• _Instructions for the task_:
The lines in the listing below are to be given again exactly, starting at the line holding "outside the image." and ending at the line holding "35: (583, 590, 12.61)". Do not include pictures.
------------------------------------------------------------------------
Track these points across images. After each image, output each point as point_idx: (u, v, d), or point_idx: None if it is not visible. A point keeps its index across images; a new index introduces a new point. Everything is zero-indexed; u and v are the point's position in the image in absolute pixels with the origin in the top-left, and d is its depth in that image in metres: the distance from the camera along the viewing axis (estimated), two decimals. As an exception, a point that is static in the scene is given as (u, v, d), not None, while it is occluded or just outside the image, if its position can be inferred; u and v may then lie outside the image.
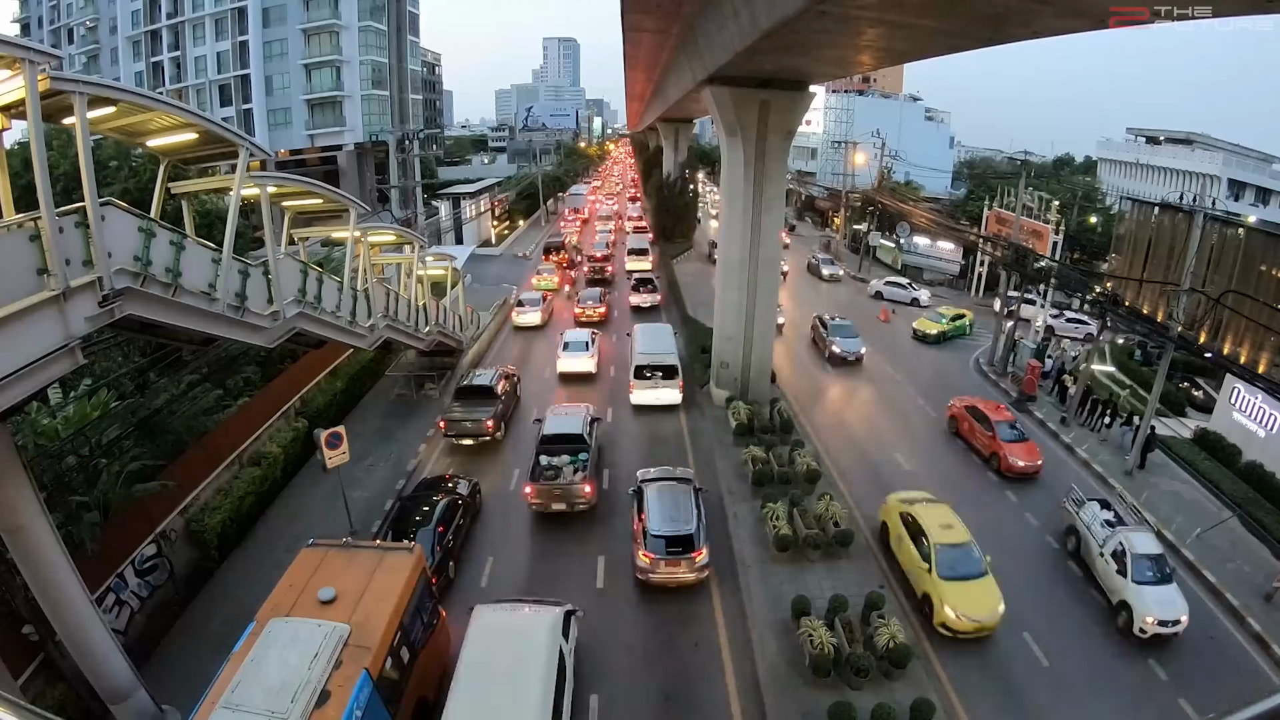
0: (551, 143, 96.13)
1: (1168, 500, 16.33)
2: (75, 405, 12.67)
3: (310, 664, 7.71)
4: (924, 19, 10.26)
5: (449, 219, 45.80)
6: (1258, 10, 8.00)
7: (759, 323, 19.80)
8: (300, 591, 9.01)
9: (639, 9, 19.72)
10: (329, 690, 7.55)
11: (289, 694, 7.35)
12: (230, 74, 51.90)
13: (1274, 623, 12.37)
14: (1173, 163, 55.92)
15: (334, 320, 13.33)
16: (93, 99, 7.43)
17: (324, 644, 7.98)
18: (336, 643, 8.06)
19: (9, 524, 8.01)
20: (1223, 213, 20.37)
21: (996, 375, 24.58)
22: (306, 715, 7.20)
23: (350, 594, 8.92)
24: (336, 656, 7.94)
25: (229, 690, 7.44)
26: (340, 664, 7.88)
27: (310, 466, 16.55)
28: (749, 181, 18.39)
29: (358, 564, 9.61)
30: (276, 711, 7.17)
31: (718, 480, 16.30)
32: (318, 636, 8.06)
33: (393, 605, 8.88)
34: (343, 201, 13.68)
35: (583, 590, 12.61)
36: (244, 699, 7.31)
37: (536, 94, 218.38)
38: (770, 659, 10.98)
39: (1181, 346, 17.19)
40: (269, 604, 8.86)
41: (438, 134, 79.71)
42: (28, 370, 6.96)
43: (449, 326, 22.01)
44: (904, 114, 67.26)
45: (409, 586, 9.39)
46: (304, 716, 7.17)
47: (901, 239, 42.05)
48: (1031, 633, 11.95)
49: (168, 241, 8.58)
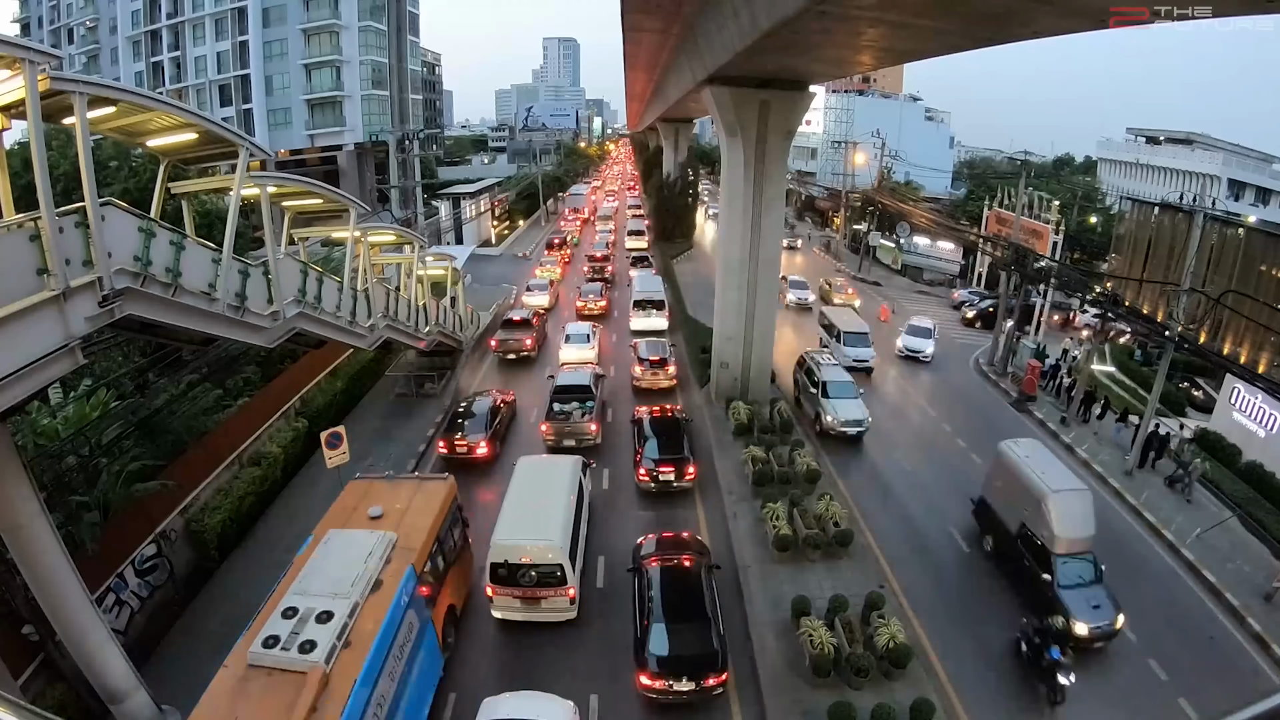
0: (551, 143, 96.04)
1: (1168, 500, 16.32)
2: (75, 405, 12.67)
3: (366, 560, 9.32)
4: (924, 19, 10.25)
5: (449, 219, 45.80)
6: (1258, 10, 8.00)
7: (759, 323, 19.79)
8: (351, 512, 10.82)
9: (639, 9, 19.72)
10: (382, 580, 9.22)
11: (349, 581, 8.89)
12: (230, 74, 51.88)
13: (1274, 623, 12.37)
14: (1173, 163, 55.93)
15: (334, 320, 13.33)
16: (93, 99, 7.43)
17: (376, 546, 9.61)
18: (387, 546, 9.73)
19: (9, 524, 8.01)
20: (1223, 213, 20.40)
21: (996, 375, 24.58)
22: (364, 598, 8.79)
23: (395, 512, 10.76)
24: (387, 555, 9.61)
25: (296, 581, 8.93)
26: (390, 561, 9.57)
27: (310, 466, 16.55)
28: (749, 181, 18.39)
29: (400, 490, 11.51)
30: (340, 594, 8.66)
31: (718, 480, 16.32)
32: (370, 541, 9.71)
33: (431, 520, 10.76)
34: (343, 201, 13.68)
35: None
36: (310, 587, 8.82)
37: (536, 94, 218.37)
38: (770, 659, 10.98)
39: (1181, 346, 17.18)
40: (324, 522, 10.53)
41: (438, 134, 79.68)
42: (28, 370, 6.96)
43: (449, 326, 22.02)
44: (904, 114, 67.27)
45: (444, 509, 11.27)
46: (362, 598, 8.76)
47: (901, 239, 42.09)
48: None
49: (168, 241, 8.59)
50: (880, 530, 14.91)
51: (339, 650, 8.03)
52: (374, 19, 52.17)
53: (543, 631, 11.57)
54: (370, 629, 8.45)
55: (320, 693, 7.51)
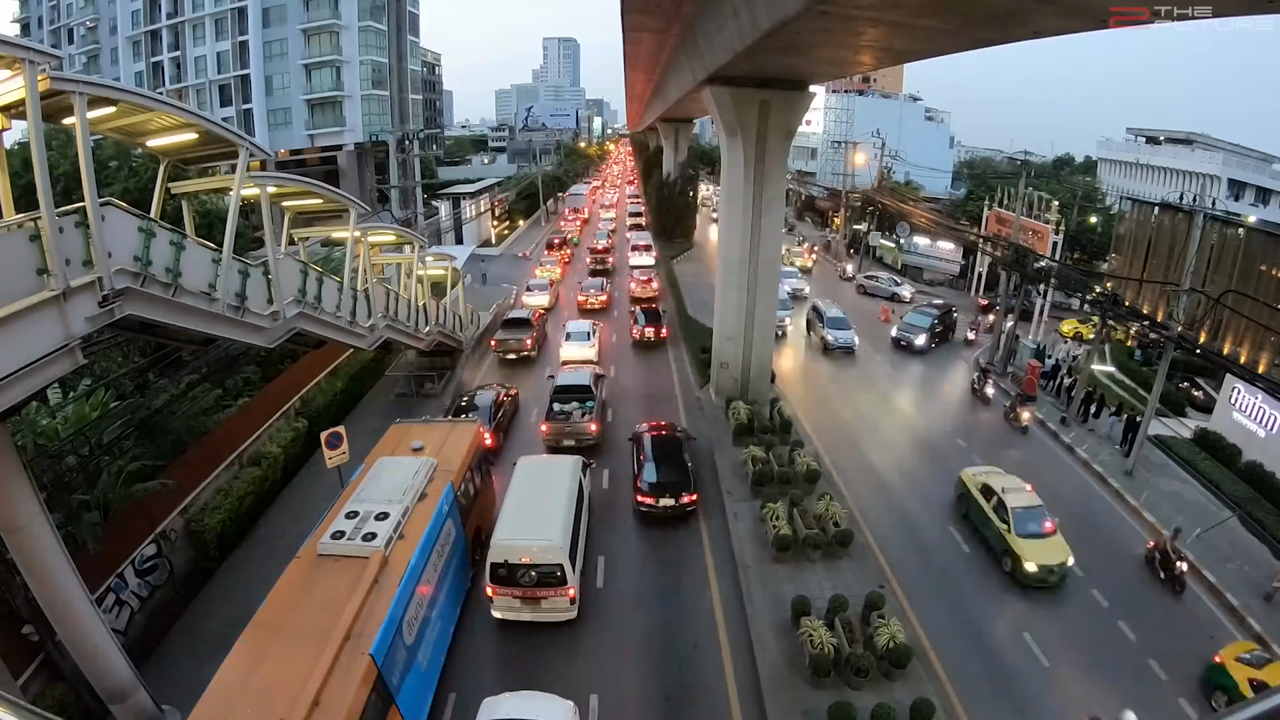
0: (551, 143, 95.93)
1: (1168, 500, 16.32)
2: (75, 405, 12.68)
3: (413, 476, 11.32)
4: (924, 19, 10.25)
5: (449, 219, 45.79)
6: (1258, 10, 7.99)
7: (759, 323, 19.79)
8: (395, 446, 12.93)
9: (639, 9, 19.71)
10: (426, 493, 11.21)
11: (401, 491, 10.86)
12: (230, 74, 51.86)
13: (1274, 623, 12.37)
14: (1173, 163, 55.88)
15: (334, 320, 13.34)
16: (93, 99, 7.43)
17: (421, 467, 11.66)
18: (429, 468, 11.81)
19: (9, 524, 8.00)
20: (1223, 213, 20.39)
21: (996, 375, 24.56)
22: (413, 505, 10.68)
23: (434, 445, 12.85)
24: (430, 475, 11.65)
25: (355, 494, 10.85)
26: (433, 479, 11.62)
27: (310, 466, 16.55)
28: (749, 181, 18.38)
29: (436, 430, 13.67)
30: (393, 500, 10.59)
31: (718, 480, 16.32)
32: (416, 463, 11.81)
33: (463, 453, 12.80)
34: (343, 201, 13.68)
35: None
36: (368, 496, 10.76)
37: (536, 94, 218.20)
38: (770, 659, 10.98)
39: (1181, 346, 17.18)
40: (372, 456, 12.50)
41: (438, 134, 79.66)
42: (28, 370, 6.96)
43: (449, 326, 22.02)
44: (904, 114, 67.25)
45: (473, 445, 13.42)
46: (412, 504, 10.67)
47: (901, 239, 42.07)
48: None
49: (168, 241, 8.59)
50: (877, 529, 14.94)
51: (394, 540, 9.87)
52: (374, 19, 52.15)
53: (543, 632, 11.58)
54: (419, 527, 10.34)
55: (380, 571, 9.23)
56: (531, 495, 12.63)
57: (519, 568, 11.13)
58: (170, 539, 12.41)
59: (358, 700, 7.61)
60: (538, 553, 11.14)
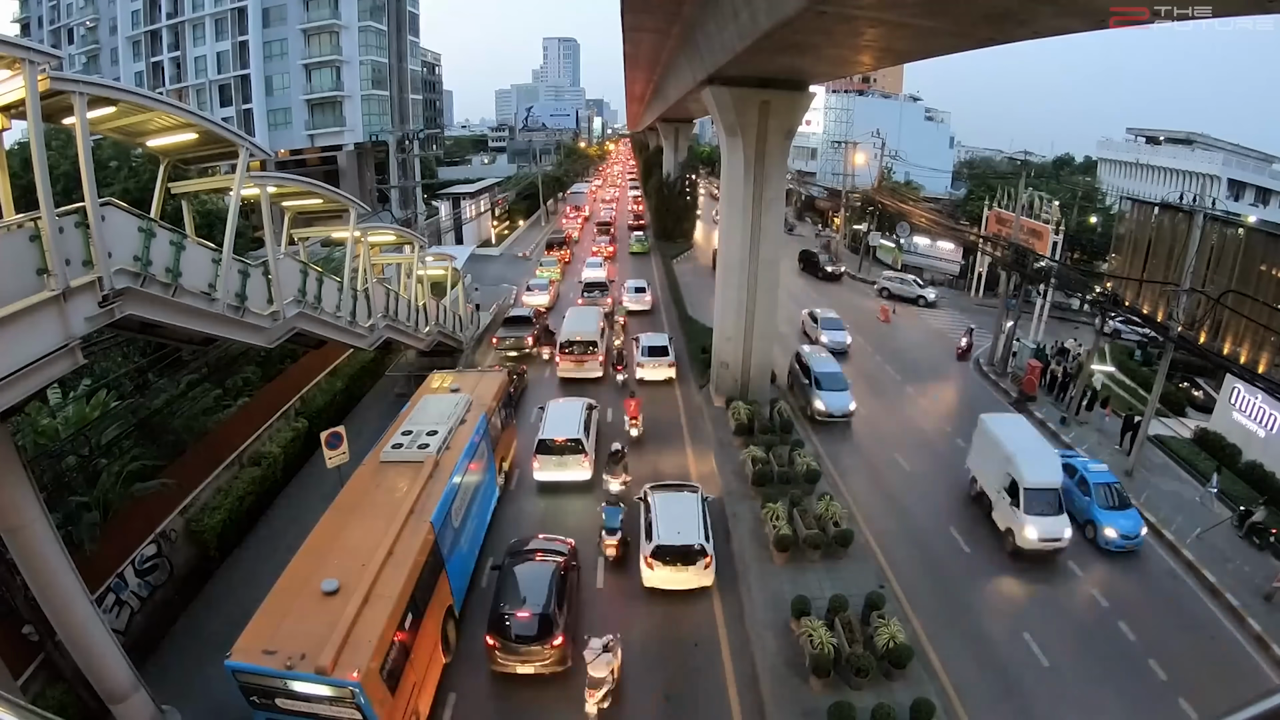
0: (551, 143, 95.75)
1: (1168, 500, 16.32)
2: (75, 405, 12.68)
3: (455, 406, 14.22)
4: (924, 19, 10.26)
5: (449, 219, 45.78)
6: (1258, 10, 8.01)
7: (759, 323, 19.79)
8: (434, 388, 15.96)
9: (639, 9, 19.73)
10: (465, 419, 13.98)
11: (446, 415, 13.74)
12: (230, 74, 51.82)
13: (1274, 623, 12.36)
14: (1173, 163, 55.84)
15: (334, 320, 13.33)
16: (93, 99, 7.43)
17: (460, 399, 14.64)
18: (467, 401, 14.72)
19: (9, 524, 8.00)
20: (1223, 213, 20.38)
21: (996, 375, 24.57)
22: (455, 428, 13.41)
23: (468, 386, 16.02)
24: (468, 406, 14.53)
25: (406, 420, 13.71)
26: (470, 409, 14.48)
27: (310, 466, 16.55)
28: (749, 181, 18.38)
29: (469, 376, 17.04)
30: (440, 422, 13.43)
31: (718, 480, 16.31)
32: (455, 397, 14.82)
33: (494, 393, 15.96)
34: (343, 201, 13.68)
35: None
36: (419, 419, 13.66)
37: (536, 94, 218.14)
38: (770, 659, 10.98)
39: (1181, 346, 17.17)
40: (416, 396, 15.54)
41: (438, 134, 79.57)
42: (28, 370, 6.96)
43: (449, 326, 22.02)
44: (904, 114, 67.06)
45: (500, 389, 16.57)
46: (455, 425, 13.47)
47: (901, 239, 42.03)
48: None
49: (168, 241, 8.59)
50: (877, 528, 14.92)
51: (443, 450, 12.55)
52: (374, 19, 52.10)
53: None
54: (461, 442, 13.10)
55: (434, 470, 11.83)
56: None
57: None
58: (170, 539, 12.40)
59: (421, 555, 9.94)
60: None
------------------------------------------------------------------------
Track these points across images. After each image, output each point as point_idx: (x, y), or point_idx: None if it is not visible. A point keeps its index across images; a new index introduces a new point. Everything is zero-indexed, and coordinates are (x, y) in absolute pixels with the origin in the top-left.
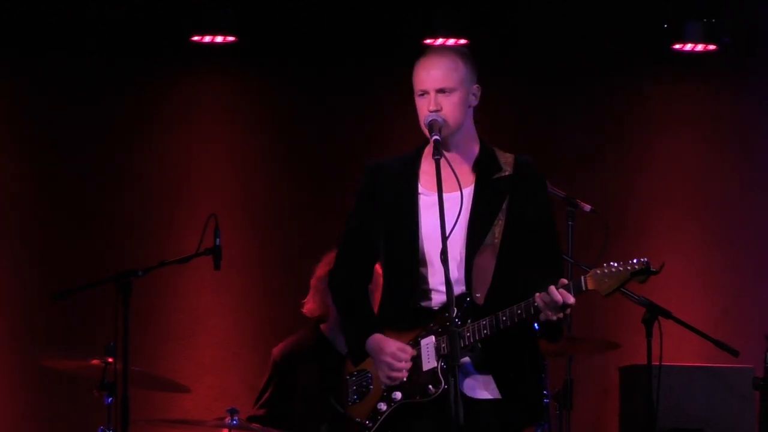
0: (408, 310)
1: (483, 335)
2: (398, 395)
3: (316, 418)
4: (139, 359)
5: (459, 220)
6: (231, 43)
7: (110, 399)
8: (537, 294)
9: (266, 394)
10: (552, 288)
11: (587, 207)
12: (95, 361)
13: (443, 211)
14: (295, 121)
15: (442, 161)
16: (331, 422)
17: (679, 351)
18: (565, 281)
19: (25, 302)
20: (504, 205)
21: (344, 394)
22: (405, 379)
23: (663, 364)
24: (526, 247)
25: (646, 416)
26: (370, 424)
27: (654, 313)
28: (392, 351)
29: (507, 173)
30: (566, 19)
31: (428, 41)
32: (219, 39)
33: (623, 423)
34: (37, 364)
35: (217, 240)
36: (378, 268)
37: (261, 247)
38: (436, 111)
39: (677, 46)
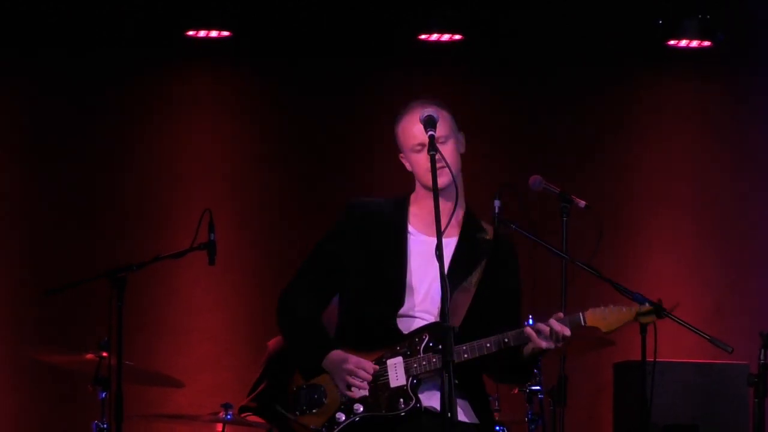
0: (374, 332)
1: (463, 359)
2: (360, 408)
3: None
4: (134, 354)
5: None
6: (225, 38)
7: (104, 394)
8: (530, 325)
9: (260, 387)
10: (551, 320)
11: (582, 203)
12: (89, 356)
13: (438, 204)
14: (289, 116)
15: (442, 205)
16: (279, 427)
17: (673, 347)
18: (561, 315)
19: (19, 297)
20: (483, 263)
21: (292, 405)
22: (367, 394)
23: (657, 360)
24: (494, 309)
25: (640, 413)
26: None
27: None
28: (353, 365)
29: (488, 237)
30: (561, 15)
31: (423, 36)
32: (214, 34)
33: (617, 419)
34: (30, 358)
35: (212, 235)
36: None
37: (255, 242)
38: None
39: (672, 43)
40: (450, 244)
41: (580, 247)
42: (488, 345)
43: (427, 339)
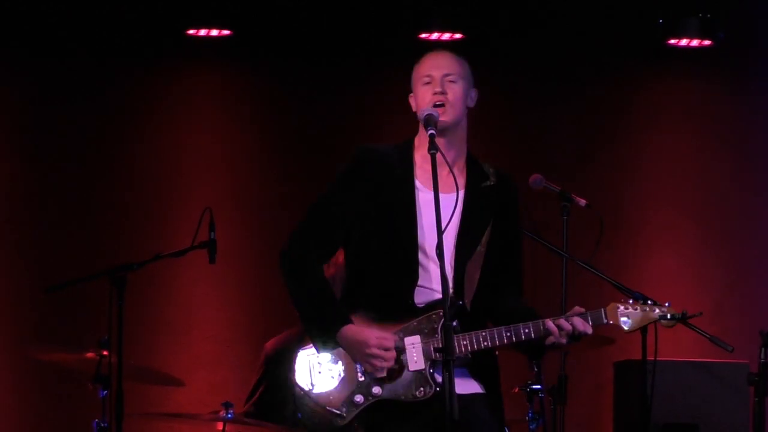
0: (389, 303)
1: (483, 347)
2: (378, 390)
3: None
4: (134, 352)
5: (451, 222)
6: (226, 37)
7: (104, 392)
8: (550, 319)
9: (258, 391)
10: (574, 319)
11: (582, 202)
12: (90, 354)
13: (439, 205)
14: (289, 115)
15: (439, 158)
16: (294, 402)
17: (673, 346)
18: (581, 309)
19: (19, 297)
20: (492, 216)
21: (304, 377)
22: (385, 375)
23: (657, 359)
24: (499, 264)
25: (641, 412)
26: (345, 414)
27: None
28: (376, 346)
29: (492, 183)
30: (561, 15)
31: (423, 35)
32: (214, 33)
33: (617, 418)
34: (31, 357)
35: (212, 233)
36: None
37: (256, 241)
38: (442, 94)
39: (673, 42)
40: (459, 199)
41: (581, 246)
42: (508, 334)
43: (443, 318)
------------------------------------------------------------------------
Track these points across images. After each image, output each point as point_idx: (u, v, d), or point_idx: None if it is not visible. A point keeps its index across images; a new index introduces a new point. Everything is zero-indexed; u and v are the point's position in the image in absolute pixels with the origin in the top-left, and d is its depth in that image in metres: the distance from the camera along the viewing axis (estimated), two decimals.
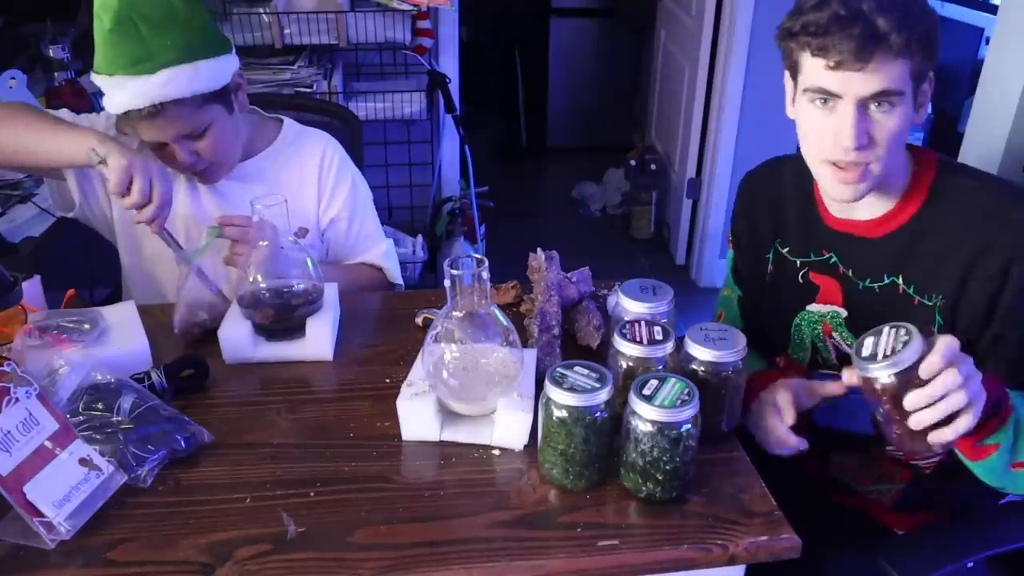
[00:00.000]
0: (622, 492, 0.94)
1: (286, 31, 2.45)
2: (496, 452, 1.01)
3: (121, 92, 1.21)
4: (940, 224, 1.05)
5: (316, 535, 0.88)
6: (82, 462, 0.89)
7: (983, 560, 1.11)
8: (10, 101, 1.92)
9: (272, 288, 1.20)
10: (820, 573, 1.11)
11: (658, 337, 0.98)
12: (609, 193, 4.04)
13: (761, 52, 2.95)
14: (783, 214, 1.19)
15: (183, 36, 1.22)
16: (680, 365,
------------------------------------------------------------------------
• _Exercise answer_:
Track these points across images. After each image, output each point as point_idx: (u, v, d), or point_idx: None if it is not visible. A point keeps its index across images; a new index introduces a new point. Everything is zero-indexed; u and v are the point's position in the image in absolute pixels with the origin in the top-left, and d is its depth in that image in metres: the distance from the camera along the viewing axis (estimated), two decimals. As an exception, a point that is static in the scene is given as (u, v, d), not None, while it is occluded or just outside the image, if its position can be inferred; u and v may then lie outside the image.
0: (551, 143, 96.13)
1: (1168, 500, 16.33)
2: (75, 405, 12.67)
3: (310, 664, 7.71)
4: (924, 19, 10.26)
5: (449, 219, 45.80)
6: (1258, 10, 8.00)
7: (759, 323, 19.80)
8: (300, 591, 9.01)
9: (639, 9, 19.72)
10: (329, 690, 7.55)
11: (289, 694, 7.35)
12: (230, 74, 51.90)
13: (1274, 623, 12.37)
14: (1173, 163, 55.92)
15: (334, 320, 13.33)
16: (93, 99, 7.43)
17: (324, 644, 7.98)
18: (336, 643, 8.06)
19: (9, 524, 8.01)
20: (1223, 213, 20.37)
21: (996, 375, 24.58)
22: (306, 715, 7.20)
23: (350, 594, 8.92)
24: (336, 656, 7.94)
25: (229, 690, 7.44)
26: (340, 664, 7.88)
27: (310, 466, 16.55)
28: (749, 181, 18.39)
29: (358, 564, 9.61)
30: (276, 711, 7.17)
31: (718, 480, 16.30)
32: (318, 636, 8.06)
33: (393, 605, 8.88)
34: (343, 201, 13.68)
35: (583, 590, 12.61)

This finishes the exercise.